Bring Home the Blue in Showmanship
It’s fair time here in Nassau County! Yes this exciting week in October will bring out the best in our youth as they show their animals. Many of these animals have been cared for by these youth for months and may only be in the ring for less than 20 minutes. In an flash that year’s project is complete… Here’s how to make the most of your time in the ring and bring home the blue in showmanship.
Showmanship is a competition class that focuses on the youth’s ability to showcase an animal, unlike most traditional livestock classes which solely judges the animal. The work you put in at home will always show in the ring. Your animal’s responsiveness to your commands is tell-tale of how much time you spent with it. You cannot simply walk into the ring and have your animal lead perfectly and set up without practice done at home training the animal.
What is judged in showmanship?
- Personal appearance: including proper show attire, cleanliness, attitude, interest, and confidence. If you are associated with 4-H or FFA dress according to the organization’s standard.
- Be clean. Make sure your slacks or jeans are free of dirt and animal debris, your shirts are not wrinkled, ect.
- Be calm. The calmer you are, the calmer your animal will be and the better the teamwork will appear. Take a deep breath and have fun.
- Be proud. Even if your animal isn’t perfect you should take pride in your project. It took so much effort and time to get to the ring. Don’t lose your confidence in the final minutes.
- Be aware- eye contact is important but don’t stare down your judge. Use a natrual smile and keep your animal under control at all times.
- Practice! Yes we’ve already talked about this, but practice really will make all the difference in the ring.
- Presentation of the animal: Leading, posing, orientation, and use of equipment: Being able to handle your animal without excessive force is always important. Know your differences of how to position the animal per that species towards the judge. Presentation also includes the overall behavior of the animal and the youth’s ability to handle bad behavior.
- If you are using a show stick, it should always be held in the left hand with the prong facing down. The show stick can be used to set up, guide, and soothe the animal.
- Know YOUR animal. Each animal will react to different situations in different ways. The better you know your animal the easier it will be to detect early signs of bad behavior or stress.
- Don’t block the judge’s view of your animal!
- Keep space between animals. Although many livestock animals are herd animals, in the show ring these animals may not want to be close to one another. This is for both safety and to ensure your animal is fully visible to the judge.
- Have control of your animal. This may seem common sense, however many youth who have not practiced well with their animal may put others at risk. If your animal is too out of control you will be asked to leave the ring.
- if your animal is standing such as cattle, goats, and sheep know how to set their feet to highlight their conformational strengths.
- Pigs must be kept moving at all times.
- Grooming and conditioning of the animal. Make sure your animal is clean, clipped appropriately, and in good health.
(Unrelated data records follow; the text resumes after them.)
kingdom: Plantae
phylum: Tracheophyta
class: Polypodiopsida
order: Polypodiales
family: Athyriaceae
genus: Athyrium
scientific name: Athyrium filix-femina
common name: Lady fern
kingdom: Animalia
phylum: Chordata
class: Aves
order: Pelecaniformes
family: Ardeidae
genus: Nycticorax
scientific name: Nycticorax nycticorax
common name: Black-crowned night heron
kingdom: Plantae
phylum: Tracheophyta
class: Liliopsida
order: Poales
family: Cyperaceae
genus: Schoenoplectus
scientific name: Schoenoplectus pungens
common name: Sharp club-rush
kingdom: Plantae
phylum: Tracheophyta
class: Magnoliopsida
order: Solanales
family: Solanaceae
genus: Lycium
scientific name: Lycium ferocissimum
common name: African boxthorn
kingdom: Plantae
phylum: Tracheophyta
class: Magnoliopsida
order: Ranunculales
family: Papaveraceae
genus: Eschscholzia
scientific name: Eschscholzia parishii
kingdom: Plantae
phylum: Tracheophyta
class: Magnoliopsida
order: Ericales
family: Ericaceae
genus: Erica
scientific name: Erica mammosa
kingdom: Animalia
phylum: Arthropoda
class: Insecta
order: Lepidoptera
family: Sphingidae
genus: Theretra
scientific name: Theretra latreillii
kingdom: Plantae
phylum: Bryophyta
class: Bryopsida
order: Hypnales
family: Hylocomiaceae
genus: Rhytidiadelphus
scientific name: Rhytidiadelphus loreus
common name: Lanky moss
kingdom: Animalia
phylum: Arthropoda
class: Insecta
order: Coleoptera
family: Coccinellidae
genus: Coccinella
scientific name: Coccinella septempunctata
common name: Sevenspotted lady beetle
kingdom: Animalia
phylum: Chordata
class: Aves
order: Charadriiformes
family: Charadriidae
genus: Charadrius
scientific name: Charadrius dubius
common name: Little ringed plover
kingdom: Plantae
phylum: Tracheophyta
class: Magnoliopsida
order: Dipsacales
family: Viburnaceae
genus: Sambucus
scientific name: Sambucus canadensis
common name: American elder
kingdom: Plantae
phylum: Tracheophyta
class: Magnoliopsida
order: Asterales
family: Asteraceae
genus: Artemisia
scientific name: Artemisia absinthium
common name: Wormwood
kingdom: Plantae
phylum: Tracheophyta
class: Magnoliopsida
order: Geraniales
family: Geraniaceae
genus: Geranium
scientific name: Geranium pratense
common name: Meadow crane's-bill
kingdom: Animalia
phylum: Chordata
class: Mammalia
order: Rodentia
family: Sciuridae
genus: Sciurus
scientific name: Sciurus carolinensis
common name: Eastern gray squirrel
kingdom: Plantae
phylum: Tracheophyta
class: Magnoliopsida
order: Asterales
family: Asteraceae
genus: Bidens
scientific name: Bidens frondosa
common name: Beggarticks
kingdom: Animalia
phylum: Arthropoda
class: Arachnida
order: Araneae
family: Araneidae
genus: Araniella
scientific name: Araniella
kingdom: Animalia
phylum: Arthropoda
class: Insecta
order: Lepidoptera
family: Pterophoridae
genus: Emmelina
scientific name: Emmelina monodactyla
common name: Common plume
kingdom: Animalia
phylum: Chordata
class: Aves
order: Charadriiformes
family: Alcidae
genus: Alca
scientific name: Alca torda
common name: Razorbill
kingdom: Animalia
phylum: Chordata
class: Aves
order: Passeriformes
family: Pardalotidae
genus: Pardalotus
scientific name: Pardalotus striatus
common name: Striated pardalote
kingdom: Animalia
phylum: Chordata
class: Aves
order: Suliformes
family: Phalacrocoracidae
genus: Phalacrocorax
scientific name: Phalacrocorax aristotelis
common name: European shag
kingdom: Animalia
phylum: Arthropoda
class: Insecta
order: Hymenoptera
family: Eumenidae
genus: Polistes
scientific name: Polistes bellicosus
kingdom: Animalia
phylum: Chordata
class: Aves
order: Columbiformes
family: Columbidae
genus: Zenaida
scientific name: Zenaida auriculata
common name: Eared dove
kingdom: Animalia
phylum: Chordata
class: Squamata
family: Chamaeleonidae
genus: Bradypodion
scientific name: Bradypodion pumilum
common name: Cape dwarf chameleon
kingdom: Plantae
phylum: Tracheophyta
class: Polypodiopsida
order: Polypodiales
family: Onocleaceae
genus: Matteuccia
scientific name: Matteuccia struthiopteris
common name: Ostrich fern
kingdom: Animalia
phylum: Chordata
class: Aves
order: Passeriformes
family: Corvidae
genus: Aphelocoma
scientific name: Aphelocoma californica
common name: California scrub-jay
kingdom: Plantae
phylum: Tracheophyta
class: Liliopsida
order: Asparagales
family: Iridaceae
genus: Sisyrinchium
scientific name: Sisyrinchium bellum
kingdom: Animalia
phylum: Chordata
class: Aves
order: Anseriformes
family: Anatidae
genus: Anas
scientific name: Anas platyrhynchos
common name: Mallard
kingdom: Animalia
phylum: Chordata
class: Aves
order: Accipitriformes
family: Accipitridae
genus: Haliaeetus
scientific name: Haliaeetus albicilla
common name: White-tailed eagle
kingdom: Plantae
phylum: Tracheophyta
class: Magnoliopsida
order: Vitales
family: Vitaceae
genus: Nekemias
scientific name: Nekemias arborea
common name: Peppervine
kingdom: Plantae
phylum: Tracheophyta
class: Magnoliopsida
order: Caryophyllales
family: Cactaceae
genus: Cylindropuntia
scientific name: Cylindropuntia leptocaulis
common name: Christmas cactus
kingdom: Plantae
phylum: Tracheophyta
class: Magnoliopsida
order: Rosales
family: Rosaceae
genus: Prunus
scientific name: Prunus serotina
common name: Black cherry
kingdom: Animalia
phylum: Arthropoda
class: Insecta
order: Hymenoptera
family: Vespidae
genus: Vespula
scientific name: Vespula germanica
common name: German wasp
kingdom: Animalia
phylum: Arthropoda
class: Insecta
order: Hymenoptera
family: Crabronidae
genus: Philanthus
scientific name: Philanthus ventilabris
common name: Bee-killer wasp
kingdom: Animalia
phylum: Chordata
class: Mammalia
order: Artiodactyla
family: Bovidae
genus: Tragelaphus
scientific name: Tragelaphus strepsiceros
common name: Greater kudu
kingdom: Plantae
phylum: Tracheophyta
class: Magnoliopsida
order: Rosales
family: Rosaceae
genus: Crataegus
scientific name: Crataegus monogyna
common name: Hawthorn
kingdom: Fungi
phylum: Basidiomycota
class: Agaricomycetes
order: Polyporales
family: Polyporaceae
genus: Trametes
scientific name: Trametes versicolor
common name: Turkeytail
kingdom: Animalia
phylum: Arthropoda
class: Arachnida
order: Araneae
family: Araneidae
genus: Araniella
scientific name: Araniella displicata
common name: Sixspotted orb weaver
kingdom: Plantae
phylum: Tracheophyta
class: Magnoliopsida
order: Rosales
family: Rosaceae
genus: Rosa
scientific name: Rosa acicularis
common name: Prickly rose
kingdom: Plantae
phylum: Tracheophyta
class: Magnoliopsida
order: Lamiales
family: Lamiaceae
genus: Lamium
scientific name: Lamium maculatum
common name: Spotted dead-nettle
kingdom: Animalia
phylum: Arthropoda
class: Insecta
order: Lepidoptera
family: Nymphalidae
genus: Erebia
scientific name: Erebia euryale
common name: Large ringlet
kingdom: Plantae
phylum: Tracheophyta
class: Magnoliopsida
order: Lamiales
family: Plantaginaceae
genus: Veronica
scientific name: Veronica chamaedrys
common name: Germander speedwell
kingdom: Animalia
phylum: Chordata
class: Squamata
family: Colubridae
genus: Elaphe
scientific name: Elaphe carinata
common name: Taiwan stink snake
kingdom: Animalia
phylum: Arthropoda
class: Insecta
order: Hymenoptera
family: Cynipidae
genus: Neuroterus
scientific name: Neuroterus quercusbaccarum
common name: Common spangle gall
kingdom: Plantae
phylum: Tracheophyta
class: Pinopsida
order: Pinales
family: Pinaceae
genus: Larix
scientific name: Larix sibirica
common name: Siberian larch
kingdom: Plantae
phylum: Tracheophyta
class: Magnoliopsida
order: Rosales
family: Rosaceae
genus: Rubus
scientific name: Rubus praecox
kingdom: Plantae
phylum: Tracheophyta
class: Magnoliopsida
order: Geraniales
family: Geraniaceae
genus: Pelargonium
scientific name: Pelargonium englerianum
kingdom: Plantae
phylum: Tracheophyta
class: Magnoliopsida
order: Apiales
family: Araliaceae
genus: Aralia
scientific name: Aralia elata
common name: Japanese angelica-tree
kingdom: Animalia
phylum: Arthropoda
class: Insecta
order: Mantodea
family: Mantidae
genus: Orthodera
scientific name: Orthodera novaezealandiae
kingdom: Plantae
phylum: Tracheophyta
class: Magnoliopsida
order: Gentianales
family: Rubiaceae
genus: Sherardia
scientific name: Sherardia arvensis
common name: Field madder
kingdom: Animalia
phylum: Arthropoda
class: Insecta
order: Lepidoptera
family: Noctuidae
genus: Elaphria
Although the animal is not the center of the judging criteria, care of the animal will highlight showmanship skills
- Always use correctly fitting tack/leads/halters etc.
- Give your animal a once-over before entering the ring. Remove any dirt or feces.
- Make sure you clip job is even and neat.
- Keep in mind a judge may ask you questions or even switch animals. They may even ask you what you would “fix” about your animal if you could. Choose 1 aspect about your animal such as making it wider or more muscular, be concise but not overly negative.
Below are some pictures of proper showmanship by species
Although animals can speak for themselves with their quality and presentation, half the battle in the show ring is fought by the showman. We hope these tips bring you one step closer to the blue.